■ Collected data entries ■
-- -- --
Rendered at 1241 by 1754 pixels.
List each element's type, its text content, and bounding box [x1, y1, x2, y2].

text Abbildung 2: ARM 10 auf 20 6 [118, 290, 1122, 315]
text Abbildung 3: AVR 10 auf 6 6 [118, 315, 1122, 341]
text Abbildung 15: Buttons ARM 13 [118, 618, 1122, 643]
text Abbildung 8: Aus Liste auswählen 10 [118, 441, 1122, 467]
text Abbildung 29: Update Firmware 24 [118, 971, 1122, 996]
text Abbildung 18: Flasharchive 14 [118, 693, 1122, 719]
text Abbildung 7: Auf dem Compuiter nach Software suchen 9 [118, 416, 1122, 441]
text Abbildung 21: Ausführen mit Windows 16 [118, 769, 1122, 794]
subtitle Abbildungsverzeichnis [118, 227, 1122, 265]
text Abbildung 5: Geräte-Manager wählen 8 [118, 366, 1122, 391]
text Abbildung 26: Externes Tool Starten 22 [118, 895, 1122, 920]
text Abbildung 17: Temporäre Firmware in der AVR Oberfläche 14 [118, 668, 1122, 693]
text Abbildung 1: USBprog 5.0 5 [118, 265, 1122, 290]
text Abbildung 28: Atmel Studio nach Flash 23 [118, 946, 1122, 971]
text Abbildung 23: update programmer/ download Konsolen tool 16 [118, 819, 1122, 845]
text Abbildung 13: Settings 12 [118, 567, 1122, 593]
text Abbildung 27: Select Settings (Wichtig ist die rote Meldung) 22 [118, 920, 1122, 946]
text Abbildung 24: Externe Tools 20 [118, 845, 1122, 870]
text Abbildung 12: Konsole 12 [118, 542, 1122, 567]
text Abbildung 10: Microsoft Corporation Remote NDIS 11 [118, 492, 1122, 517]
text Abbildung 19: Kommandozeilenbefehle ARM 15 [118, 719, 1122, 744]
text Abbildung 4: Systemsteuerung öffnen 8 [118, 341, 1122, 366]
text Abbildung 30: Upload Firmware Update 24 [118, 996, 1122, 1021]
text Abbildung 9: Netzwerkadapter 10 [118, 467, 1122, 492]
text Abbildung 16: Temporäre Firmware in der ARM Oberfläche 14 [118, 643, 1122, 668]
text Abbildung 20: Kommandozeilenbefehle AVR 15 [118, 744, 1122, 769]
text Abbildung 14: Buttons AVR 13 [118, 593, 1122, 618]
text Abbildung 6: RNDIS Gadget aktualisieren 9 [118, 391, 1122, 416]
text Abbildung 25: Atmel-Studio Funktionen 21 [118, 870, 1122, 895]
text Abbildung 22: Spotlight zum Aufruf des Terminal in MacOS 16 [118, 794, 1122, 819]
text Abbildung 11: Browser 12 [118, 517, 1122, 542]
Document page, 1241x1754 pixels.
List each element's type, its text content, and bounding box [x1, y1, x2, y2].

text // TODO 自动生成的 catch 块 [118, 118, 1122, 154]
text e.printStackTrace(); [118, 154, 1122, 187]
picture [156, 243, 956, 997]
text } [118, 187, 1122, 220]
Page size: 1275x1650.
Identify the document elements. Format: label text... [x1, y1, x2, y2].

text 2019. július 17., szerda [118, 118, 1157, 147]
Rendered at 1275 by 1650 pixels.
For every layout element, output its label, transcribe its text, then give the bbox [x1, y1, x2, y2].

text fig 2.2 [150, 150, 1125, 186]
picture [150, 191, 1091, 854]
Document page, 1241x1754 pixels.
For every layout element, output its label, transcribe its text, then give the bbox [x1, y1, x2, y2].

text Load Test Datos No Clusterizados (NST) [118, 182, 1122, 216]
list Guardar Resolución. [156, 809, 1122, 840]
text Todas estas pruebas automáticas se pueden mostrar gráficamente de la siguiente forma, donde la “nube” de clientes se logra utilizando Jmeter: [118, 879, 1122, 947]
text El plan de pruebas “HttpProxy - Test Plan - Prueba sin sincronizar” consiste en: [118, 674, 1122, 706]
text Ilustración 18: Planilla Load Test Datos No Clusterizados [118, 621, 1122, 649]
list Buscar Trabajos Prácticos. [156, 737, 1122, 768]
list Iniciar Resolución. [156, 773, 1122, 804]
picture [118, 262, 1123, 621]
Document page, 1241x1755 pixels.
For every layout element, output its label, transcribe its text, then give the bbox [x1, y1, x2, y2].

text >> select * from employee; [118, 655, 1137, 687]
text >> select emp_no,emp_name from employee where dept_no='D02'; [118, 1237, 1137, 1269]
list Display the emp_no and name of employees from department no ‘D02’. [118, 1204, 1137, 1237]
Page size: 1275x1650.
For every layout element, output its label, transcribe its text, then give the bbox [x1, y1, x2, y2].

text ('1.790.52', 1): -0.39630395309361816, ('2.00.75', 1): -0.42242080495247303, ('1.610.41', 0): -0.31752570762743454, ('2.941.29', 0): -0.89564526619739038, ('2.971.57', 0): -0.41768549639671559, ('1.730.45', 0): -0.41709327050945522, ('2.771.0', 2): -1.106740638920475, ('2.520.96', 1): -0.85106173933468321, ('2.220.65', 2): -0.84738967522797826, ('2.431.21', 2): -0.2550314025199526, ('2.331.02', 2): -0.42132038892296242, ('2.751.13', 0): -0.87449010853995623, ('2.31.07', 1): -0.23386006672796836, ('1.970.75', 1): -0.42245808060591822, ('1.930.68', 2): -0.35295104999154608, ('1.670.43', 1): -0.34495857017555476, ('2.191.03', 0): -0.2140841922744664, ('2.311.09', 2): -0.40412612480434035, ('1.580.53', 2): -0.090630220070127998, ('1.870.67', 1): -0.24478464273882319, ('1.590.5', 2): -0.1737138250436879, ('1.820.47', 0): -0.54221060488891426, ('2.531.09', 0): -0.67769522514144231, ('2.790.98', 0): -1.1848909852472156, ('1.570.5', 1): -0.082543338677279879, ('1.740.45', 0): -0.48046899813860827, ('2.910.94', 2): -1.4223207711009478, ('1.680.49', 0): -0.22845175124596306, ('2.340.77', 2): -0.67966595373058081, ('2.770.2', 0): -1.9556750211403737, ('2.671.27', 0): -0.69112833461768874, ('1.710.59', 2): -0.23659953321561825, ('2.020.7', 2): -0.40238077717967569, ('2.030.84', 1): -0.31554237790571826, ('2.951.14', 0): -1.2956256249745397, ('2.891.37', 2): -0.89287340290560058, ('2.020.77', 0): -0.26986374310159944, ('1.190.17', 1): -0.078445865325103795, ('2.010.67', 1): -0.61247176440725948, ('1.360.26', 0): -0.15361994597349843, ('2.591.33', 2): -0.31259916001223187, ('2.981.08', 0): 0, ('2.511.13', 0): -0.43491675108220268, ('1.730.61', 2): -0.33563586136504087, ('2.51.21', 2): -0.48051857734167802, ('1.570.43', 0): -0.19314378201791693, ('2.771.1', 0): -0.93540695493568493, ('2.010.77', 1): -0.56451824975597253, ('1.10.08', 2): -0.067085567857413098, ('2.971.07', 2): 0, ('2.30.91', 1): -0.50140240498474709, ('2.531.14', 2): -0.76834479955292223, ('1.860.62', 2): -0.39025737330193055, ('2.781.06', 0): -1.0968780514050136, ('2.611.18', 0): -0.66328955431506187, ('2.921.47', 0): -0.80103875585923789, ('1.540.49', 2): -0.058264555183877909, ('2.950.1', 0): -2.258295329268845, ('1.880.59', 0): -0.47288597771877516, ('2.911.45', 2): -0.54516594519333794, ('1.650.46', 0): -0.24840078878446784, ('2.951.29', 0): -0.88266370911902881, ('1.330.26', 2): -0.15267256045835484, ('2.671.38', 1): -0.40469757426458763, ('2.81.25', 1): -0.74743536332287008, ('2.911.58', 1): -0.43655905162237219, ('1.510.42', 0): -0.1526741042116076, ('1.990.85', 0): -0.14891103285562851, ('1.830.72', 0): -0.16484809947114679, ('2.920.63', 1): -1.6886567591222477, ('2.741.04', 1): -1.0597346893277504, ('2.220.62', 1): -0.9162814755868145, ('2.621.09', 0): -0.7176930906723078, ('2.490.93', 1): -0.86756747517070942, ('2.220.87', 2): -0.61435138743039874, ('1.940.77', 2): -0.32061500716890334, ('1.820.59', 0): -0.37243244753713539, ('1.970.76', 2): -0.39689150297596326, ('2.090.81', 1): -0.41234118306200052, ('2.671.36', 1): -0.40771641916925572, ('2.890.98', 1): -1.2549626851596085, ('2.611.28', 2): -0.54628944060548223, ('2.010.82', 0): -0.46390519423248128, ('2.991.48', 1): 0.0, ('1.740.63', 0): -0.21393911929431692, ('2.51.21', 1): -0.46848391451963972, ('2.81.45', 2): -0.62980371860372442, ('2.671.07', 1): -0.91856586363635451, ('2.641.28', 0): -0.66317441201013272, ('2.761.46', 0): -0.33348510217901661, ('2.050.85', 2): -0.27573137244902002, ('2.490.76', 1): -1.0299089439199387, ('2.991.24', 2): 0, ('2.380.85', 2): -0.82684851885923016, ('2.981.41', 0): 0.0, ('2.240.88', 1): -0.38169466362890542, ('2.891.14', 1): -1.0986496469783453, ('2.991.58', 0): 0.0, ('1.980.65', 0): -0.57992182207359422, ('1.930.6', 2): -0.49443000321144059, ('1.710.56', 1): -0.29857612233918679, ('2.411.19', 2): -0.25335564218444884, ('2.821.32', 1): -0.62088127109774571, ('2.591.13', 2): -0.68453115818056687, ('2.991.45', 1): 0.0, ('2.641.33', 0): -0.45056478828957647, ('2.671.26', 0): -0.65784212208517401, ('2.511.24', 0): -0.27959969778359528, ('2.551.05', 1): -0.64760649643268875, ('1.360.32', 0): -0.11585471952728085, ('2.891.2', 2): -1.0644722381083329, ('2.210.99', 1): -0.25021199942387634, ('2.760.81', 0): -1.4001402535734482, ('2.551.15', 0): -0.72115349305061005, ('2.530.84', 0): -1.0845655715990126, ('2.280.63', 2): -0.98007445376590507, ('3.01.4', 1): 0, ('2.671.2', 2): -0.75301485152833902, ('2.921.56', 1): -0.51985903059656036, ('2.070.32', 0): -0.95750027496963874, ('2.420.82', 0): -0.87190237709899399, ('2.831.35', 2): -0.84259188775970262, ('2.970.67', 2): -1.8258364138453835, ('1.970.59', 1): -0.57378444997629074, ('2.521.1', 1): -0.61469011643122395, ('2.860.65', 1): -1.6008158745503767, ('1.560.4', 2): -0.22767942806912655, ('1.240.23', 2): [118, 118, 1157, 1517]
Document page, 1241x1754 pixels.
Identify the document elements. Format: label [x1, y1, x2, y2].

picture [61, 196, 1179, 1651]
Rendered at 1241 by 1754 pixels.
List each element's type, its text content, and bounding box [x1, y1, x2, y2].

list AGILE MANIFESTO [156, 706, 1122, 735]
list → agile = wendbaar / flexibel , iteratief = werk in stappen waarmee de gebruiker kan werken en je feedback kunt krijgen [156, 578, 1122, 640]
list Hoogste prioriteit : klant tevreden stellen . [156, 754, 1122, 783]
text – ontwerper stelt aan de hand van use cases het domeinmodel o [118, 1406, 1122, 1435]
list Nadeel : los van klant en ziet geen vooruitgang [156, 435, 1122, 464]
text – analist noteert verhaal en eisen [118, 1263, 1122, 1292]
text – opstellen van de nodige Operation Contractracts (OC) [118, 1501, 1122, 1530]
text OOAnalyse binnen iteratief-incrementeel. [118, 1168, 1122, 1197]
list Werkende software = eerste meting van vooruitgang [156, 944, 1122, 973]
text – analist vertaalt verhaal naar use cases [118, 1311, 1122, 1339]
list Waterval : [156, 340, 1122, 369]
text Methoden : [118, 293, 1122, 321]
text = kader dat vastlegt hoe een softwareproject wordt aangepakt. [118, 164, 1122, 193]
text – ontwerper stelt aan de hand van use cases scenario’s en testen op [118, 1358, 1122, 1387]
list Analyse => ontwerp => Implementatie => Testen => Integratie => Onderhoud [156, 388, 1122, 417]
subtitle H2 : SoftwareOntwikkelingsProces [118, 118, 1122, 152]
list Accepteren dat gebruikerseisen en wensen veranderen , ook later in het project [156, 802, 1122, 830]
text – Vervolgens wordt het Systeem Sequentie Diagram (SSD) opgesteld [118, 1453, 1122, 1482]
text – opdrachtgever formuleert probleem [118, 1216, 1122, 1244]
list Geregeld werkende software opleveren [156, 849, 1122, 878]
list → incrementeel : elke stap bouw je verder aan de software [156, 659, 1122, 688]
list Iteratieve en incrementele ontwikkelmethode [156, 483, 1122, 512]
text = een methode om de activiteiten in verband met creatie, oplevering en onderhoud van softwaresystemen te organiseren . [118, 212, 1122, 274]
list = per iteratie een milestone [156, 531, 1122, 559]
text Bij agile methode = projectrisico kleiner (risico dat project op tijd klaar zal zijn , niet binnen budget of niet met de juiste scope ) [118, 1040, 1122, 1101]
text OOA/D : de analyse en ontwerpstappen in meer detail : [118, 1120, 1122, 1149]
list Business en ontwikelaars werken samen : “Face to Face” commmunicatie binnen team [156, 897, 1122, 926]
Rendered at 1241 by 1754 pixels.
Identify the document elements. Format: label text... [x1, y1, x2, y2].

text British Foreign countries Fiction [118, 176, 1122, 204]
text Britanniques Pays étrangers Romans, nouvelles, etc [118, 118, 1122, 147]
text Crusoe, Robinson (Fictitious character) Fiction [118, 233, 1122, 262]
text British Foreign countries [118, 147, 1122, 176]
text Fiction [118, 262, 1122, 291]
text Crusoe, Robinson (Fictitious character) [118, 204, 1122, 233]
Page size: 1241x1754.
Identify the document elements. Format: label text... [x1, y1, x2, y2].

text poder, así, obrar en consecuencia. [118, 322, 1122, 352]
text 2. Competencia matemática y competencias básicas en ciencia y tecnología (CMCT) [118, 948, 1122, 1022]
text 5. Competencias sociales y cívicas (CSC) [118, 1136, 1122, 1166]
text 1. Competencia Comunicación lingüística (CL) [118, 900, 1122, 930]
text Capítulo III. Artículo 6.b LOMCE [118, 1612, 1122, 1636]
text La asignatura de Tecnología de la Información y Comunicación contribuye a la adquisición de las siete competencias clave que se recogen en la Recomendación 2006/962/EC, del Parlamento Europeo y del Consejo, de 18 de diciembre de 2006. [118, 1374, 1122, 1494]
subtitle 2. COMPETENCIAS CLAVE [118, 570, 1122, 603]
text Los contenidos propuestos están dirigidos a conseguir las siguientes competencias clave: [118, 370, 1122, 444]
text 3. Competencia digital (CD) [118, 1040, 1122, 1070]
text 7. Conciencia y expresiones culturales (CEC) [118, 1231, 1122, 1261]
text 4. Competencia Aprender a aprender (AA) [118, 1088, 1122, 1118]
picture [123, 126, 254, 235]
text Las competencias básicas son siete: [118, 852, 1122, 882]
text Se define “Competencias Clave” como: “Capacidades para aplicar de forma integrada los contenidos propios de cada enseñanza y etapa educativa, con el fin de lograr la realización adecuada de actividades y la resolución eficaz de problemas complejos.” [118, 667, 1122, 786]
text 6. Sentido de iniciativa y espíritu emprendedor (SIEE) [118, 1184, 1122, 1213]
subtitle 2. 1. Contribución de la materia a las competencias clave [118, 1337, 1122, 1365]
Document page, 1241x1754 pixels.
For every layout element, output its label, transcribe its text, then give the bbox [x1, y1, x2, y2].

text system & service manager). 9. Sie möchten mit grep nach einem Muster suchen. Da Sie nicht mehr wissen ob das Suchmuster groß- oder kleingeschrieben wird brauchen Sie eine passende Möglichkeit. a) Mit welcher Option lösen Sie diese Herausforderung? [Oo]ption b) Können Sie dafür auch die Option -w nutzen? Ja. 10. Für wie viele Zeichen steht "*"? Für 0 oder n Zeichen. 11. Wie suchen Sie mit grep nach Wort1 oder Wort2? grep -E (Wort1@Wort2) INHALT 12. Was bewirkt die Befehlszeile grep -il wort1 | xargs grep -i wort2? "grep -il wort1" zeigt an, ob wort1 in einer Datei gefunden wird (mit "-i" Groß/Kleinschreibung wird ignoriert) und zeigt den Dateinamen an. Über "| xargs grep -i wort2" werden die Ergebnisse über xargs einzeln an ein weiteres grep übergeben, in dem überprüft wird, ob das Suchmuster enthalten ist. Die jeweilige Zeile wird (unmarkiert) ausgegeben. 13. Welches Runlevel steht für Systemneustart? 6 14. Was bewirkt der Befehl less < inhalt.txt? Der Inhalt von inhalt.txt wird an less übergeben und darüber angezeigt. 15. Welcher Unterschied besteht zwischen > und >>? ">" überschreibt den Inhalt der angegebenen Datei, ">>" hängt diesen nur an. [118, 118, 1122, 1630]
-- -- --
■ Given problem ■
Pick out every line in the items that contains the word "klant", treating uppercase and lowercase as different.

■ Expected answer ■
list Hoogste prioriteit : klant tevreden stellen . [156, 754, 1122, 783]
list Nadeel : los van klant en ziet geen vooruitgang [156, 435, 1122, 464]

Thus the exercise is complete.